■ Requirement ■
Convert the records below into a JSON list of strings, one per line with blank lines omitted, starting at the beginning of the records and ending at the line containing "genus: Zenaida", both included. Leave the pictures out of the list.

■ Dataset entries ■
[start]

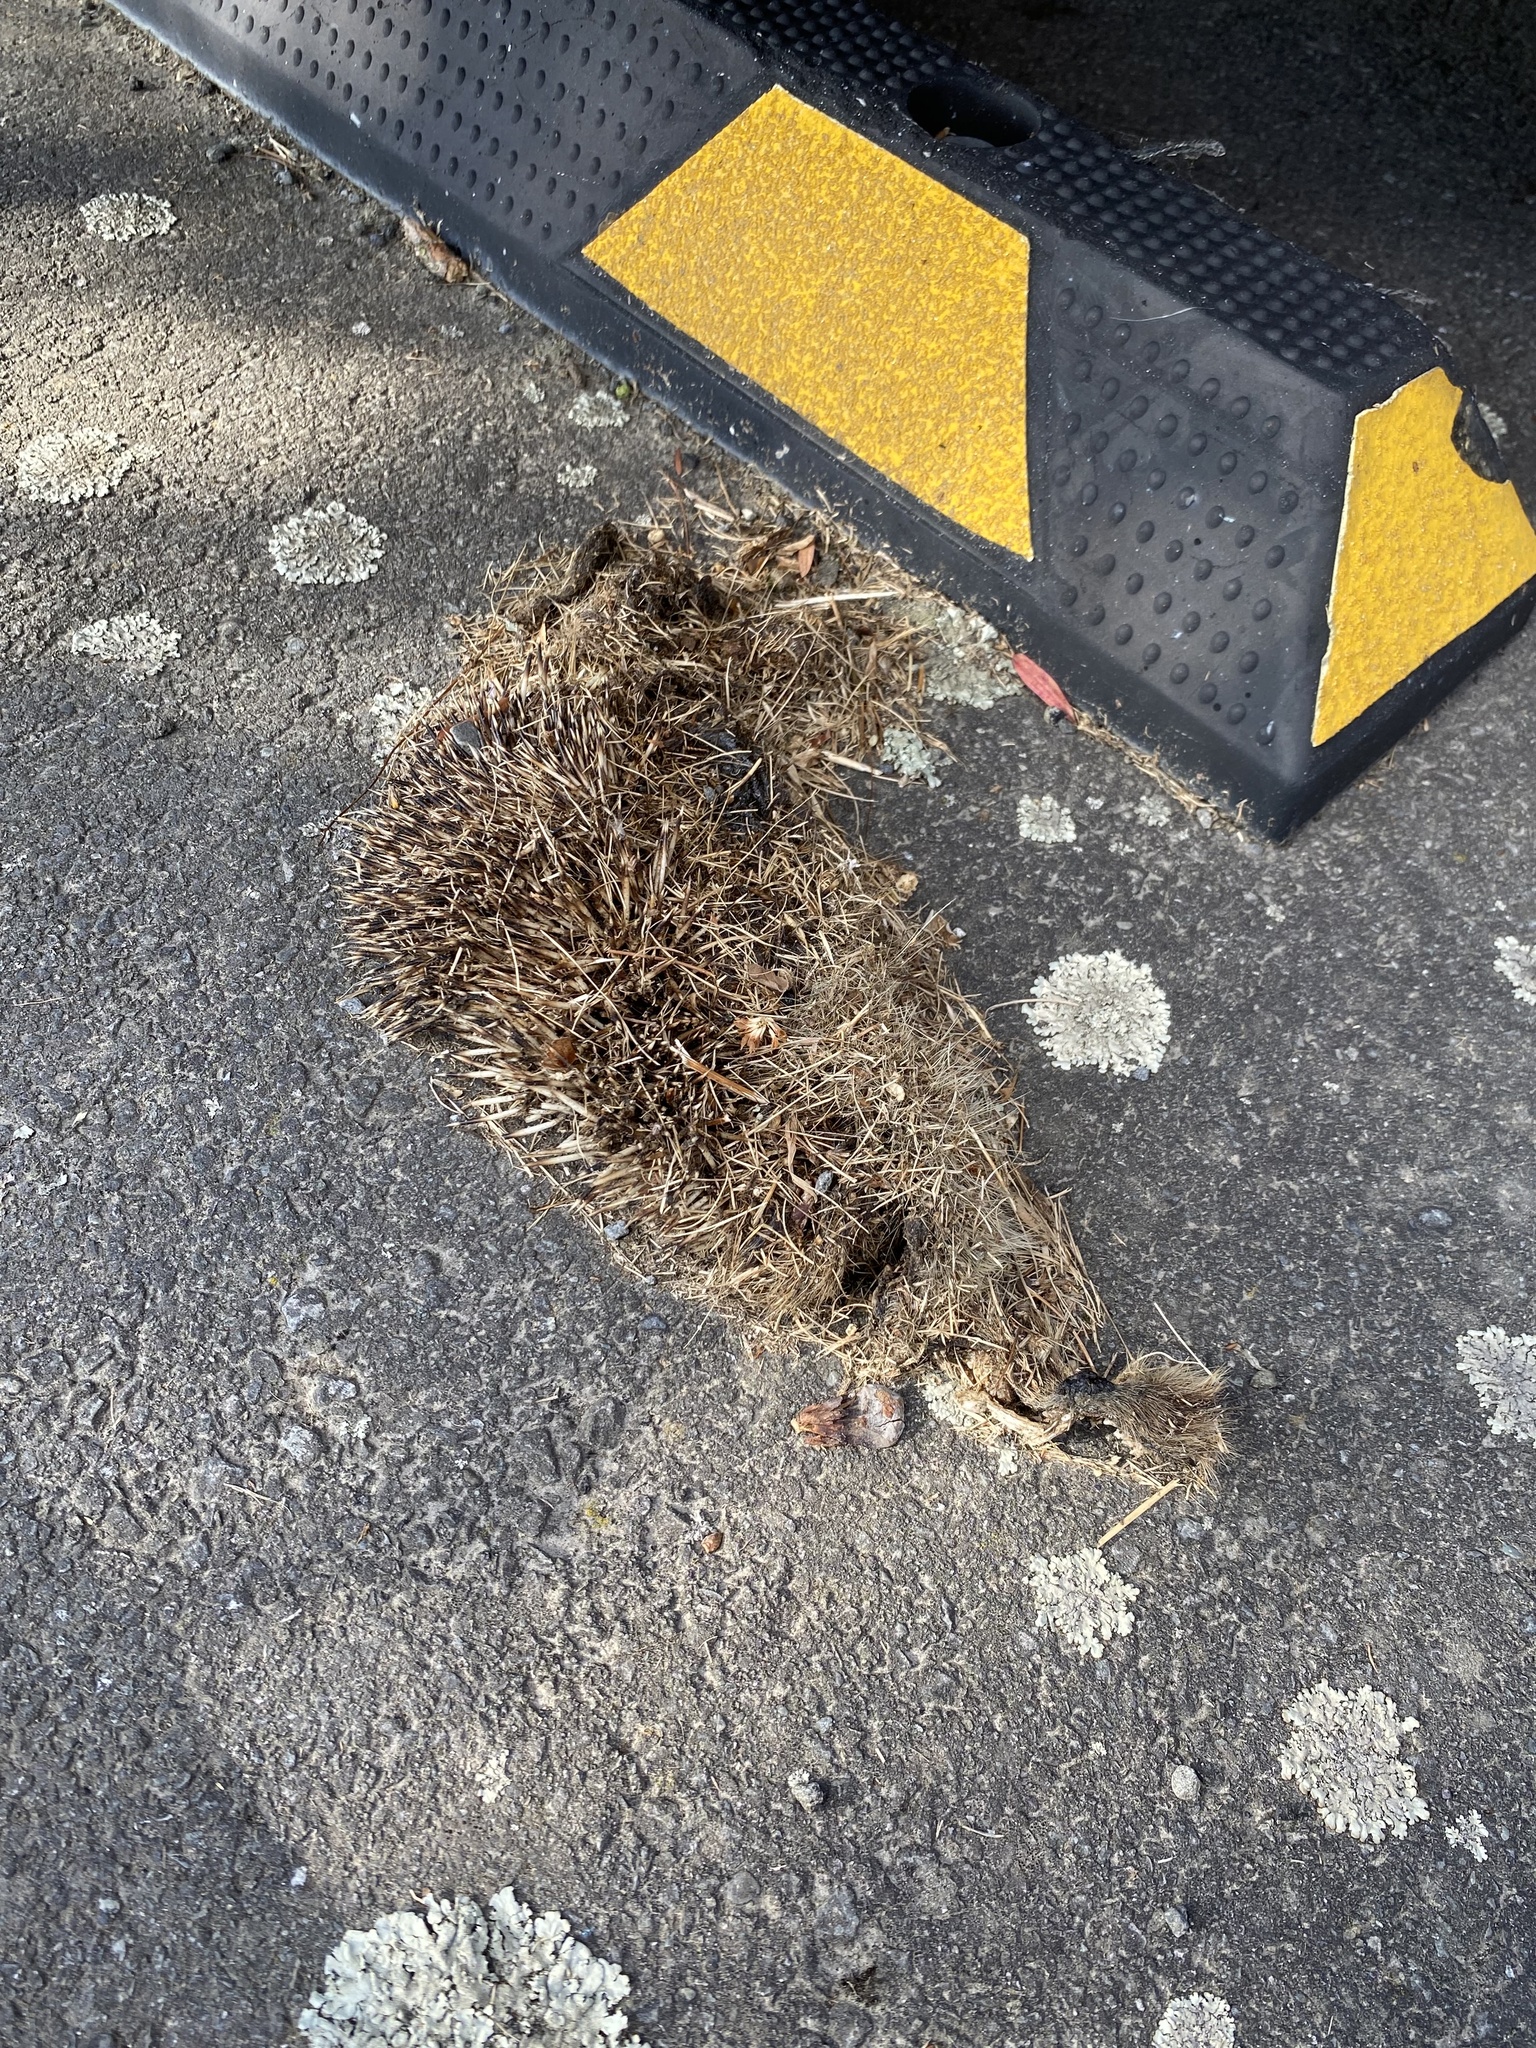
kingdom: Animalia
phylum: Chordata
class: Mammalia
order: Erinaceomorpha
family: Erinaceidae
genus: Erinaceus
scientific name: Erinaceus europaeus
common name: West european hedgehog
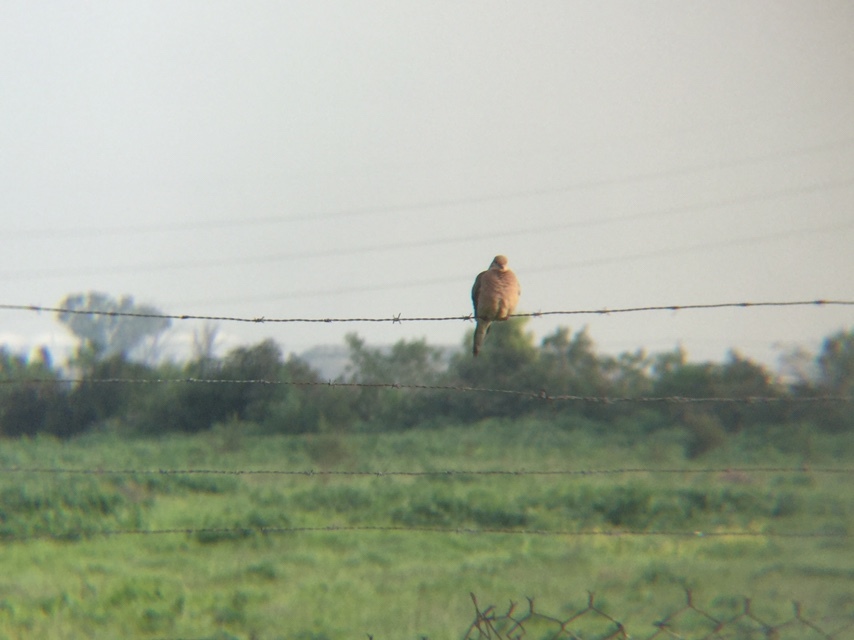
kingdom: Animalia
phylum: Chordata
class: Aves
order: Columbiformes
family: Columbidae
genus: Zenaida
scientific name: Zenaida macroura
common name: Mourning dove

[end]

■ Task result ■
[
  "kingdom: Animalia",
  "phylum: Chordata",
  "class: Mammalia",
  "order: Erinaceomorpha",
  "family: Erinaceidae",
  "genus: Erinaceus",
  "scientific name: Erinaceus europaeus",
  "common name: West european hedgehog",
  "kingdom: Animalia",
  "phylum: Chordata",
  "class: Aves",
  "order: Columbiformes",
  "family: Columbidae",
  "genus: Zenaida"
]